While Harrison mostly focused on other issues like healthcare, he did confront Graham over Graham’s promise in 2016 and 2018 not to confirm a Trump nominee in the last year of his term when the voters could weigh in during the election.

“My grandfather always taught me, he said, ‘Jaime, a man is only as good as his word,’ “ Harrison said. “Well, senator, how good is your word when you made a promise to the American people, and even more, you made a promise to the folks in South Carolina that you wouldn’t be doing what you’re doing right now?”

Graham responded by noting that he voted for two of Democratic President Barack Obama’s Supreme Court nominees, while Harrison opposed both of Trump’s earlier nominees. Harrison brought it back to the pandemic again, questioning why Graham was not displaying a similar sense of urgency on that issue.

The race between Graham and Harrison has become by far the most expensive in South Carolina political history, with tens of millions of dollars pouring in, especially to Harrison’s campaign, helping the candidates run constant ads on television and digital outlets.

In just the single hour of Saturday night’s debate, Harrison’s campaign raised $125,000, according to his spokesman. Graham said on stage Saturday night that the heavy level of funding against him was because the left hates his support of Trump.

Polls over the last few months have consistently shown it to be a neck-and-neck race, rare for a state that has not seen a Democrat win a U.S. Senate race since the late Fritz Hollings’ last reelection bid in 1998.

The candidates will have two more debates.

The next one will be on Oct. 9, rescheduled from Oct. 12 because Graham plans to host a confirmation hearing for Barrett that day. The final debate is currently scheduled for Oct. 21, hosted by SCETV and The Post and Courier, though that is also subject to change with the Senate schedule.

[Entries shown]
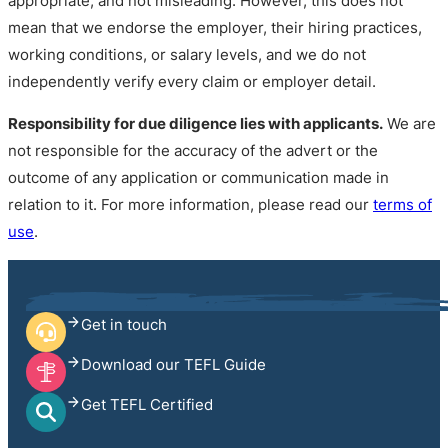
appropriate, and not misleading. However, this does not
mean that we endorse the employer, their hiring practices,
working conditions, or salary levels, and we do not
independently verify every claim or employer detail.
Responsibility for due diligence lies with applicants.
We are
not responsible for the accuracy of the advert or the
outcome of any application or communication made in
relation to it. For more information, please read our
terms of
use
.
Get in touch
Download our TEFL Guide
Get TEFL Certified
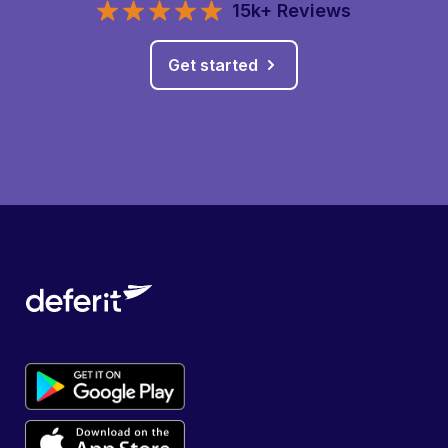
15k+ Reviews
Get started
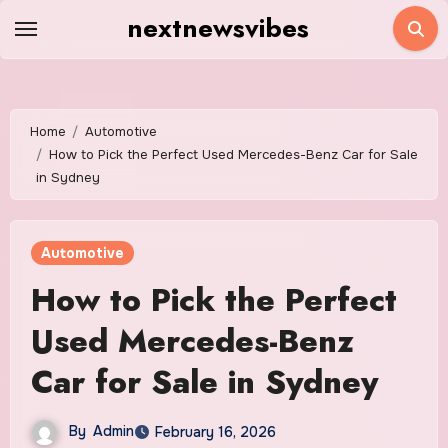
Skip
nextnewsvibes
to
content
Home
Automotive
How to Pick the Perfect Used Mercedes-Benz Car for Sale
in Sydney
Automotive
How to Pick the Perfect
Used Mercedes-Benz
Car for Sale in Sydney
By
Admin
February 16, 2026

[Activity]
According to the debate passage, how much did Harrison's campaign raise during the single hour of Saturday night's debate? Answer from the debate passage alone, not from the records.

[Task answer]
$125,000, according to his spokesman.